PIOMBINO –  Rimodulare gli accordi di Bagnoli, ripartire con il piano regolatore del porto, completare l’assegnazione dei nuovi quattro “slot” per i collegamenti navali tra Piombino e i tre scali elbani gestiti dall’Authority, cioè Portoferraio, Rio Marina e Cavo: non è di piccolo cabotaggio il programma dell’Autorità Portuale di Luciano Guerrieri alla ripresa delle attività dopo le feste di fine anno. Con qualche amarezza, ma anche con la concreta speranza di poter sbloccare le situazioni più importanti.

Presidente Guerrieri, partiamo da Bagnoli. Questi benedetti fanghi (e i relativi finanziamenti) arrivano o no?

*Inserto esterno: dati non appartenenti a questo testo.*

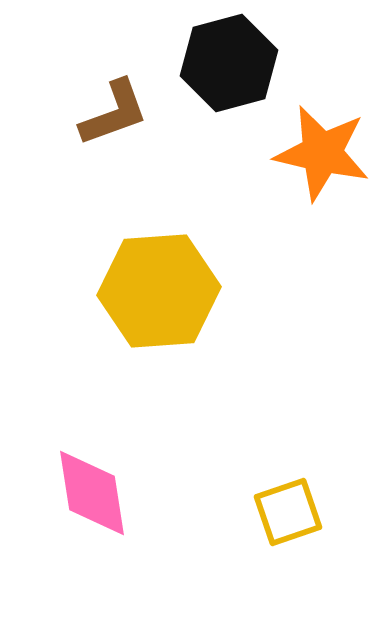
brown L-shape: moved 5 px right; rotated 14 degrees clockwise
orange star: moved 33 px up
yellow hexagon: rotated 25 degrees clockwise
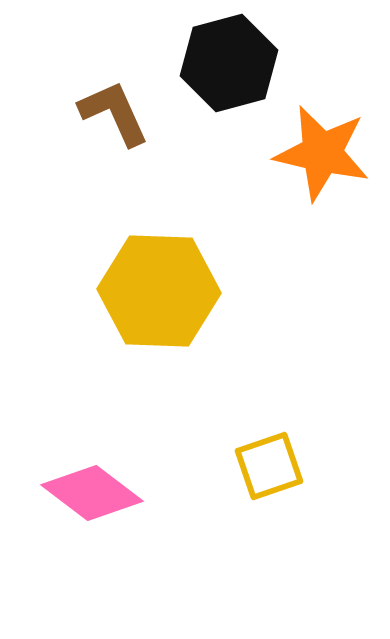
brown L-shape: rotated 94 degrees counterclockwise
yellow hexagon: rotated 6 degrees clockwise
pink diamond: rotated 44 degrees counterclockwise
yellow square: moved 19 px left, 46 px up
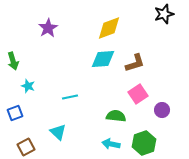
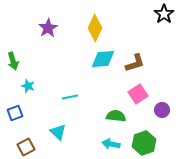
black star: rotated 18 degrees counterclockwise
yellow diamond: moved 14 px left; rotated 44 degrees counterclockwise
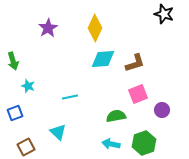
black star: rotated 18 degrees counterclockwise
pink square: rotated 12 degrees clockwise
green semicircle: rotated 18 degrees counterclockwise
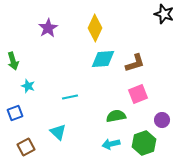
purple circle: moved 10 px down
cyan arrow: rotated 24 degrees counterclockwise
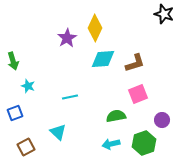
purple star: moved 19 px right, 10 px down
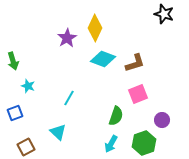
cyan diamond: rotated 25 degrees clockwise
cyan line: moved 1 px left, 1 px down; rotated 49 degrees counterclockwise
green semicircle: rotated 120 degrees clockwise
cyan arrow: rotated 48 degrees counterclockwise
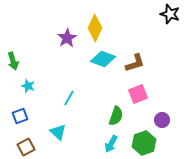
black star: moved 6 px right
blue square: moved 5 px right, 3 px down
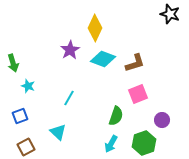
purple star: moved 3 px right, 12 px down
green arrow: moved 2 px down
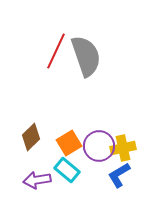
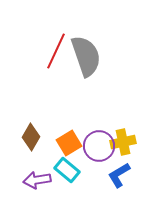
brown diamond: rotated 16 degrees counterclockwise
yellow cross: moved 6 px up
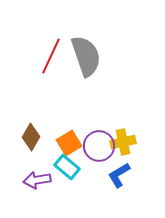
red line: moved 5 px left, 5 px down
cyan rectangle: moved 3 px up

”Non dipende da noi, perché il nostro impegno è stato confermato. I problemi sono semmai a Napoli, dove la gara per appaltare l’operazione è in corso di completamento. Da parte nostra abbiamo inviato una lettera al ministero dello Sviluppo Economico, competente in materia, per chiedere un intervento di velocizzazione all’accordo di rimodulazione del progetto. Purtroppo c’è di mezzo il Cipe, che ha bloccato tutti gli accordi in questione. Si spera che con la ripresa dell’attività, da questa settimana, anche questo stop venga superato”.